In a recent community event held in Surama, a village located in Guyana’s Essequibo region, villagers gathered in an Anglican church to participate in a harvest festival. This event, typically marked by the auctioning of local produce and singing hymns, took on a more somber tone this year. The residents of Surama, along with others in the Essequibo area, are facing uncertainty due to a referendum planned by Venezuela to decide the fate of this resource-rich territory, which it claims as its own.

The referendum, spearheaded by Venezuelan President Nicolás Maduro, has raised concerns among the Guyanese, particularly in Essequibo, which constitutes two-thirds of Guyana’s landmass. Maduro’s government is pushing for the region to become a Venezuelan state and is offering citizenship to its residents. However, the move is seen as an act of annexation by Guyana, which has appealed to the International Court of Justice (ICJ) to intervene.

Essequibo’s history dates back to the Spanish colonial era when it was within Venezuela’s boundaries. However, a 1899 international arbitration, which Venezuela claims was biased, awarded the territory to Guyana. Venezuela’s interest in Essequibo resurged in 2015 following the discovery of oil by ExxonMobil off its coast.

The indigenous population of Essequibo, forming the majority in the area, has expressed frustration towards the Guyanese government, feeling neglected and poorly informed about the implications of the referendum. Michael Williams, an indigenous leader from the village of Annai, voiced his community’s concerns about being left in the dark by their government.

The disputed boundary’s history involves arbitrators from Britain, Russia, and the United States, with the latter representing Venezuela. Venezuelan officials allege that the 1899 arbitration was a conspiracy against them and consider a 1966 agreement as the basis for resolving the dispute.

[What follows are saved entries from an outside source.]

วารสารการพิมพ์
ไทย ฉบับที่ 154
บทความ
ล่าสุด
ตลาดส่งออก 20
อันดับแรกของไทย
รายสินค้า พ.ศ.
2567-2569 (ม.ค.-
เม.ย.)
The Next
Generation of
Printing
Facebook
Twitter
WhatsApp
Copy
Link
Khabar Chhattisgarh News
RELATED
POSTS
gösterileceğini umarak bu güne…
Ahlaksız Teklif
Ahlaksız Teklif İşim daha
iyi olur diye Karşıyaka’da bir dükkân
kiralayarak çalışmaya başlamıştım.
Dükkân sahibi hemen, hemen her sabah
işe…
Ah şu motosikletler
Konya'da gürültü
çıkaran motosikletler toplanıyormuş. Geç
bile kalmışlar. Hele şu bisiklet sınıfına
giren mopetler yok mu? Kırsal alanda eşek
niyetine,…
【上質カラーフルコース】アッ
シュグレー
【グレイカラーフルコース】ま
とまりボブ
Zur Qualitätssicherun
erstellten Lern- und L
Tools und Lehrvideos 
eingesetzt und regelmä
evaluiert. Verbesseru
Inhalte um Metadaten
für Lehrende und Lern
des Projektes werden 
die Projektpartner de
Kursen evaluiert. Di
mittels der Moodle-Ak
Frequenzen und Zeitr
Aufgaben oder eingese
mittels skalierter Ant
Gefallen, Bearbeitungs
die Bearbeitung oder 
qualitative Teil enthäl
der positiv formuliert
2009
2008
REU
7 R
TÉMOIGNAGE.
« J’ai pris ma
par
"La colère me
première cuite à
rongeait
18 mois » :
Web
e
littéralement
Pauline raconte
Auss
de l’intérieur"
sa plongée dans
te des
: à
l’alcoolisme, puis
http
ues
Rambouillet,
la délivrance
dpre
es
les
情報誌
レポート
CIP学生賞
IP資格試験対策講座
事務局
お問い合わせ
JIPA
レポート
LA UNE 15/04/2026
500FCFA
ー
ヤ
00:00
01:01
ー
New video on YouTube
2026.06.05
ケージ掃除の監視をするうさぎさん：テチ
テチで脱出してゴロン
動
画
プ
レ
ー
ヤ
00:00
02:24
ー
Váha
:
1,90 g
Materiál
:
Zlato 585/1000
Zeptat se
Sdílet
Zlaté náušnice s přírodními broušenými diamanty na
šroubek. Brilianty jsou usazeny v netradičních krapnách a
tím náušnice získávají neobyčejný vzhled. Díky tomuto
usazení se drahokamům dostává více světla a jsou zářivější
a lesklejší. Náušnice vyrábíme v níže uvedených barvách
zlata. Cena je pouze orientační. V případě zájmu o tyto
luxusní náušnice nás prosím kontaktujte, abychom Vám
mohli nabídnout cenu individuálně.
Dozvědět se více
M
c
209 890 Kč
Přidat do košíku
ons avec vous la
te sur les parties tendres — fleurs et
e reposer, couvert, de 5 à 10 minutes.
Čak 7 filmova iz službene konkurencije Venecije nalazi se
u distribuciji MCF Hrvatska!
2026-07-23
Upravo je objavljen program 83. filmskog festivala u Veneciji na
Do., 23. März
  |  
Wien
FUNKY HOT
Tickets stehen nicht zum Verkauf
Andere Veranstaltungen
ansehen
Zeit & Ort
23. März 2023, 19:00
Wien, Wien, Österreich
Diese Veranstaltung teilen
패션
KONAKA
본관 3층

Guyana, on the other hand, insists on the legality of the 1899 decision.

In the referendum, Venezuelan citizens will vote on rejecting the 1899 boundary and supporting the 1966 agreement as the legal solution. Maduro’s government has even conducted a mock referendum to familiarize voters with the issue, though the details of participation and results were not disclosed.

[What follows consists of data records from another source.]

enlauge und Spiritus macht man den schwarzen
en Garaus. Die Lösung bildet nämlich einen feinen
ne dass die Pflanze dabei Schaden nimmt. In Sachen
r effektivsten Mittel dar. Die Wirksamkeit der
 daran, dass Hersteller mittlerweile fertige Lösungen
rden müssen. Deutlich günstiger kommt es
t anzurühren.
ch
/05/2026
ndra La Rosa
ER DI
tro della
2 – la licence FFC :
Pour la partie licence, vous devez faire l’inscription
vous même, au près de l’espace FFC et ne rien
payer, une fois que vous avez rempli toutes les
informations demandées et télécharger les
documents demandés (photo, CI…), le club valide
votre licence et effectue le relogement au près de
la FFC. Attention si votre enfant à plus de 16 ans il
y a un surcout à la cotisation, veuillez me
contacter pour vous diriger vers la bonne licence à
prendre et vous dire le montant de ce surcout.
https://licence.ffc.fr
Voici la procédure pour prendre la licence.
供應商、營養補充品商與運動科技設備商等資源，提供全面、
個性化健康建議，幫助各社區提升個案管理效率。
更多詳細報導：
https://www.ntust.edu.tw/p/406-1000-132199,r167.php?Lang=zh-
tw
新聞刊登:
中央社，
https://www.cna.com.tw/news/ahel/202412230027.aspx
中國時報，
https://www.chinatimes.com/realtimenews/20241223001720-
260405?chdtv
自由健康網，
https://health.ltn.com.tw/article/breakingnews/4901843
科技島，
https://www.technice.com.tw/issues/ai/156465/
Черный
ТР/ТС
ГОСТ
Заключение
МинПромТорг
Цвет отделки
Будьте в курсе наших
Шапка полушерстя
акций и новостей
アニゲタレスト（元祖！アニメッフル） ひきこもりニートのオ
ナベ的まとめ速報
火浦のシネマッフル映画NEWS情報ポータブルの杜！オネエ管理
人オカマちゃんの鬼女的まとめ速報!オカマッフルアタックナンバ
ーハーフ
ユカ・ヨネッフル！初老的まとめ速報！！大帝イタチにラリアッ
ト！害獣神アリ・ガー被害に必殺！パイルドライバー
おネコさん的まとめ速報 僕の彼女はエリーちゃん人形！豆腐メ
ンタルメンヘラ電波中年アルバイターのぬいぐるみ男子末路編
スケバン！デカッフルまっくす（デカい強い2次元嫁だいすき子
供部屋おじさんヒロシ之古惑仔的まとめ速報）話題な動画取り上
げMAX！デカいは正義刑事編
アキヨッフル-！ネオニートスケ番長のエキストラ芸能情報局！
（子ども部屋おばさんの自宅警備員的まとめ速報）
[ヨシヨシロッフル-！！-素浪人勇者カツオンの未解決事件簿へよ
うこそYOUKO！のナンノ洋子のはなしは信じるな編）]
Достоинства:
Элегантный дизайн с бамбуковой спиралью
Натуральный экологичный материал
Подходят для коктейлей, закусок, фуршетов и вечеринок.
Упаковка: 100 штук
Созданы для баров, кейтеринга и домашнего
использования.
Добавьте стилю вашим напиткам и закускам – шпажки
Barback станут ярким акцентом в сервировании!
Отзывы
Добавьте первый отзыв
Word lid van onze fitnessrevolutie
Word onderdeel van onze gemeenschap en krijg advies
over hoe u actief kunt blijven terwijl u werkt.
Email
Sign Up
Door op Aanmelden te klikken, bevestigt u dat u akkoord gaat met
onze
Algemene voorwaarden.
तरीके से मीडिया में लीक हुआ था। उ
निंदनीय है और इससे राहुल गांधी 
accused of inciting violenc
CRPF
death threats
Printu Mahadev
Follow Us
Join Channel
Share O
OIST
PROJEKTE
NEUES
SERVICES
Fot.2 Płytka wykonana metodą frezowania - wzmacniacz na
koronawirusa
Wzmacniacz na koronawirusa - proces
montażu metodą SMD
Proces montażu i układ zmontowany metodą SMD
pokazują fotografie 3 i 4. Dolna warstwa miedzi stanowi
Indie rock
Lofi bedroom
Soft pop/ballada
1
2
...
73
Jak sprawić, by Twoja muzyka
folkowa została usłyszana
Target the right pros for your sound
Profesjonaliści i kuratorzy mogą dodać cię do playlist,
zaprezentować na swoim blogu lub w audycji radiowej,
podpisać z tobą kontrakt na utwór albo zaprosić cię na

Juan Romero, a lawmaker from Venezuela’s ruling party, has suggested that constitutional reforms, including adopting English as an official language, might be necessary if the referendum passes. Another lawmaker, William Fariñas, claims that residents of Essequibo already identify with Venezuela, a sentiment starkly contradicted by the people of Essequibo, who are proud of their indigenous roots and fear the disruption that the referendum might bring to their lives.

As the situation unfolds, the ICJ is expected to make a decision on Guyana’s request to halt parts of the referendum, while a final ruling on the broader issue of the 1899 border decision remains pending.